Microsoft Releases 622 Security Fixes, Including Two Exploited Zero-Days

Microsoft’s July security release addresses 622 unique vulnerabilities, making it the company’s largest Patch Tuesday update to date. Two of the flaws are zero-days that Microsoft says attackers are a...

Microsoft’s July security release addresses 622 unique vulnerabilities, making it the company’s largest Patch Tuesday update to date. Two of the flaws are zero-days that Microsoft says attackers are already exploiting, while a third was publicly disclosed but has not been linked to active attacks.

Priority fixes affect SharePoint and AD FS

The most urgent issue for organizations running on-premises SharePoint is CVE-2026-56164, an elevation-of-privilege vulnerability that can be exploited remotely without authentication or user interaction. Microsoft credited Mandiant and Google’s FLARE team with reporting the issue and confirmed that it is being used in attacks. Administrators can also reduce exposure by enabling AMSI in Full Mode.

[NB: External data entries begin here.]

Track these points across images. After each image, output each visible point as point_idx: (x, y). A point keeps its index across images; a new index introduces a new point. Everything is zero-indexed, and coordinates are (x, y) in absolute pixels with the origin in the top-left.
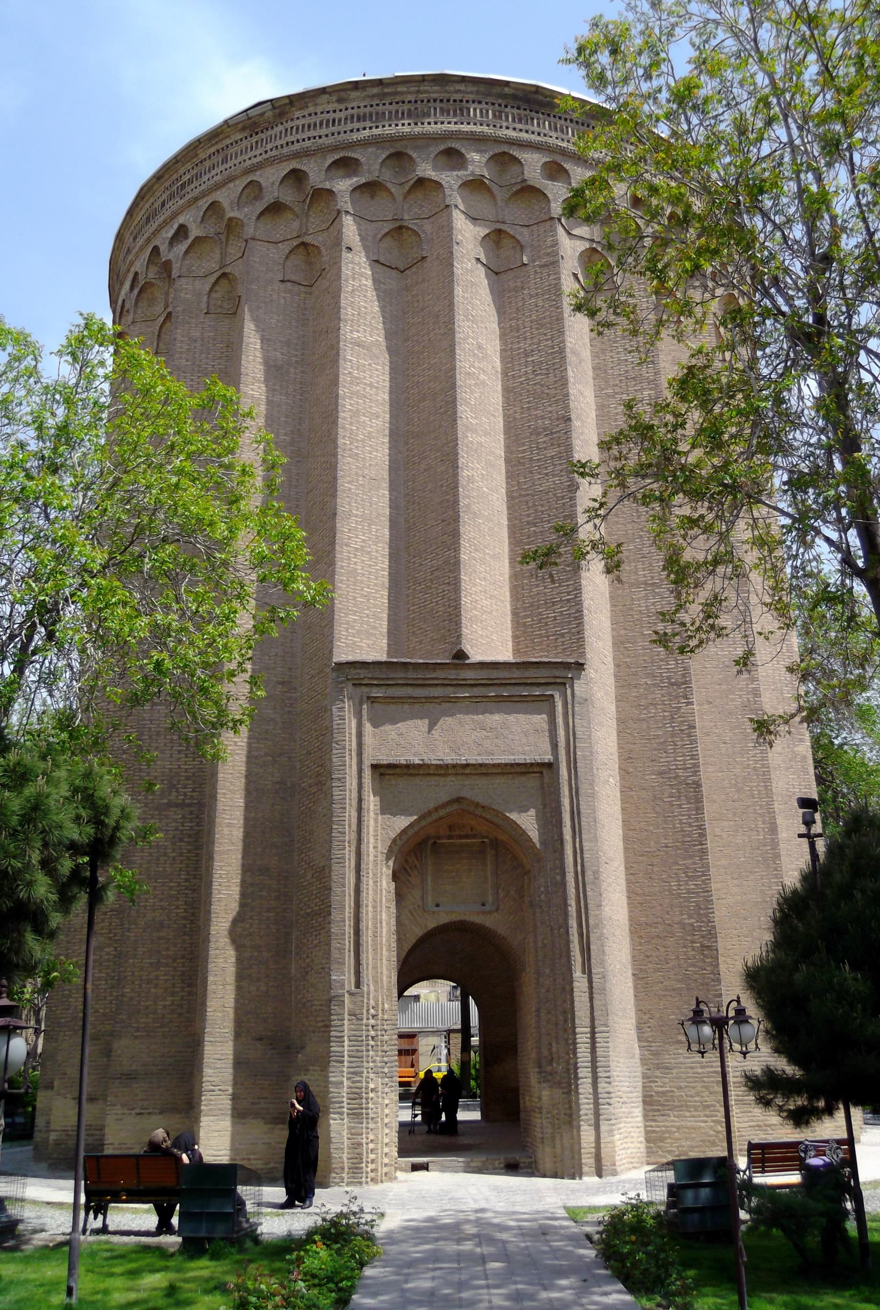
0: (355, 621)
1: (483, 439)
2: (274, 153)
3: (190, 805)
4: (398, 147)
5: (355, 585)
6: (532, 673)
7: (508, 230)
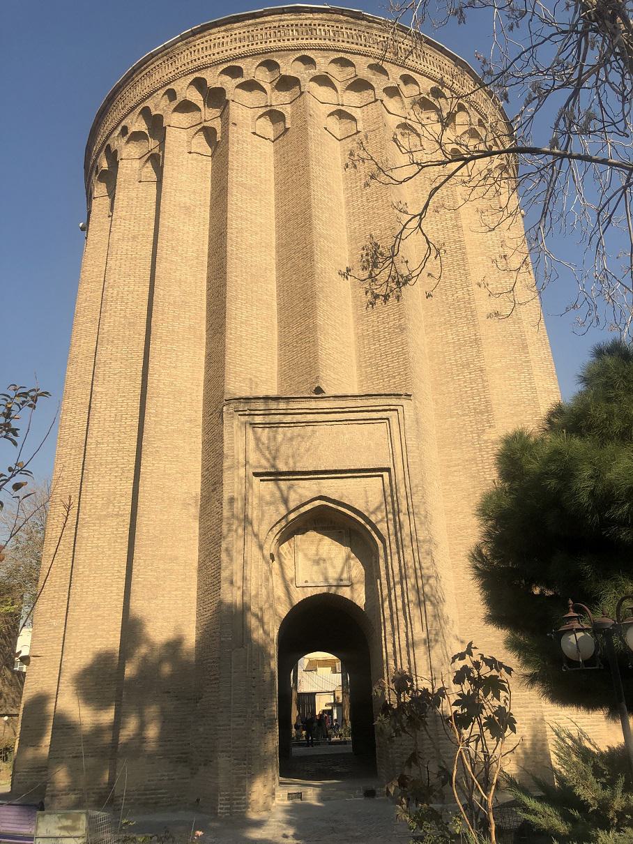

The second exploited flaw, CVE-2026-56155, affects Active Directory Federation Services. An authenticated attacker could use weak access controls to elevate privileges locally. Although the vulnerability is classified as local, compromise of an AD FS server could have broader consequences because the system issues authentication tokens trusted across an organization.

Neither vulnerability had been added to CISA’s Known Exploited Vulnerabilities catalog at the time of publication. Microsoft’s exploited status designation should nevertheless be treated as sufficient reason to prioritize remediation.

Other notable issues

  • CVE-2026-50661 is a publicly disclosed BitLocker bypass requiring physical access to a device.
  • CVE-2026-55040 is a SharePoint JWT authentication bypass disclosed by Rapid7. The researchers demonstrated how it could be combined with an unpatched remote-code-execution flaw, expected to receive a fix in August.
  • The release removes the rollback switch for Kerberos RC4 deprecation. Organizations should review audit events, identify service accounts still using RC4, and rotate credentials to generate AES keys before deploying the update.

Windows accounts for 416 of the listed issues, while Office has 82 and Edge 46. The release also includes vulnerabilities in developer tools, Azure, SQL Server, Exchange Server, Defender, and SharePoint. Notable entries include a Windows VMSwitch remote-code-execution flaw rated 9.9 and SQL Server RCE vulnerabilities rated 8.8.

Microsoft attributed the unusually high volume partly to expanded automated security testing. The size of the update also reinforces the need for risk-based prioritization: active exploitation, internet exposure, authentication infrastructure, and dependencies that could disrupt operations should guide deployment order more than severity scores alone.